*EXERCISES*
**A.** In the car audio thread, what VW part number is given for the Helix subwoofer upgrade?
**B.** Write what comes next in the car audio forum thread, starting after its final sentence.

*TEXT SECTION*
* * * * * * * * *

# Audiotec Fischer MATCH Amplifier, Digital Sound Processor & Subwoofer Install



## TWs/VW (Jan 9, 2019)

dobslob said:


> Hey Folks, My name is Doug Dobson and I am the Technical Director for MSC America, the North American Distributor for all of the Audiotec Fischer brands, including Helix. While the Helix part available through the dealerships isn't something we have direct access to it is very closely based on products that we do deal with and I have pretty regular conversations with the crew at Audiotec Fischer.
> 
> I have discussed this possibility with a few folks, one who directed me to this particular thread, and am going to look into adding the Atlas into the mix of vehicles that are included in the list of compatible vehicles. As noted, the upgrade can really bring vehicles to life for a minimal investment and in minimal time.
> 
> ...


Welcome back Doug,

One reason I didn’t purchase the Premium Atlas, no offense intended to my friends here that own one, was the added cost (thousands $$$) for the Fender system - I just didn’t see the value in that option. That being said, I am still a bit jealous of those that have the Premium system and do wish I had something better in my SEL model.

However, not being a car audio expert; or even tech savvy, it would be fantastic if there was a Plug and Play upgrade for the Non-Fender sound system that could be easily installed, DIY or professionally and could be properly programmed to work with the existing MIB II Infotainment System.

The Helix subwoofer system seemed to be a great solution for previous VW models and is still available from some sources here in the U.S. for about $500 [discontinued]. If nothing else, a Plug and Play wiring solution and programming instructions would also go a long way to allowing various upgrade configurations. Even just retrofitting the Premium OEM Amp and DSP under the driver’s seat with the proper wiring harness might get us to a Plug and Play solution – just thinking aloud.

TW


----------



## TWs/VW (Jan 9, 2019)

*Audiotec Fischer, MATCH Plug and Play Amp/DSP/Subwoofer Upgrade*

I considered the Helix Subwoofer upgrade made for VWs by Audiotec Fischer (VW Part # 000-051-419-B, $500.00+/-), but since it has been discontinued and it’s not likely Audiotec Fischer will be releasing a Sound Setup file for the Atlas anytime soon, I decided to go with their MATCH system instead. It will allow me to upload a pre-designed Sound Setup over the internet or configure my own using Audiotec Fischer’s software and my laptop computer (no Dongle rental or visit to the Dealership needed); it also provides additional Amplification and Digital Sound Processing to the OEM speakers, which I’m leaving in place for now. The MATCH setup does cost about twice as much as the Helix upgrade, but I think I’m going to be much happier with it. So, all the MATCH components have arrived and it looks to be a true Plug and Play system, but we’ll see as things progress. Over the next couple of weeks, I’ll start installing and tuning the system. I’ll post some updates and photos as I go.

* * * * * * * * *

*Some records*
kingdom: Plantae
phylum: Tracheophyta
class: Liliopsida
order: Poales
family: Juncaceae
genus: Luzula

* * * * * * * * *

*EXERCISE ANSWERS*
**A.** 000-051-419-B

**B.**
As always, your questions, comments and suggestions are welcome.

TW

Audiotec Fischer, MATCH Plug and Play Amp/DSP/Subwoofer Upgrade for the VW Atlas:

(1) Vehicle Specific Harness Adapter for VW MIB2 Gen 2 w/Nav: PP-AC 92b (H86202)
(2) MATCH Amplifier/DSP: PP 62DSP (M116001) includes PP-ISO 2.2M/86in (H424922)
(3) Amplifier/DSP Connection Cable (Low-Loss) for PP 62DSP: PP-ISO PRO 2.2M/86in (H424923)
(4) 20-Pin Bridge Connector: BC-1 (H424484)
(5) MATCH Subwoofer: PP 7S-D (M130711) includes PP-SC 4.8M/188in-H424906











IMPORTANT: Before starting installation, disconnect the battery’s negative terminal to prevent damage to the unit, fire and/or risk of injury.

Special Tools: VAG T10057, Radio Removal Tool (There are plenty of these available online and elsewhere that will work just fine)








The first big challenge was getting all that wire to fit back into the dash board. The vehicle specific harness (PP-AC 92b/H86202) and Amplifier/DSP Connection Cable (PP-ISO PRO/H424923) are allot to deal with. After several attempts and working the bulk of the connection blocks up into a small cavity above the head unit, I was finally able to get the head unit to snap-in.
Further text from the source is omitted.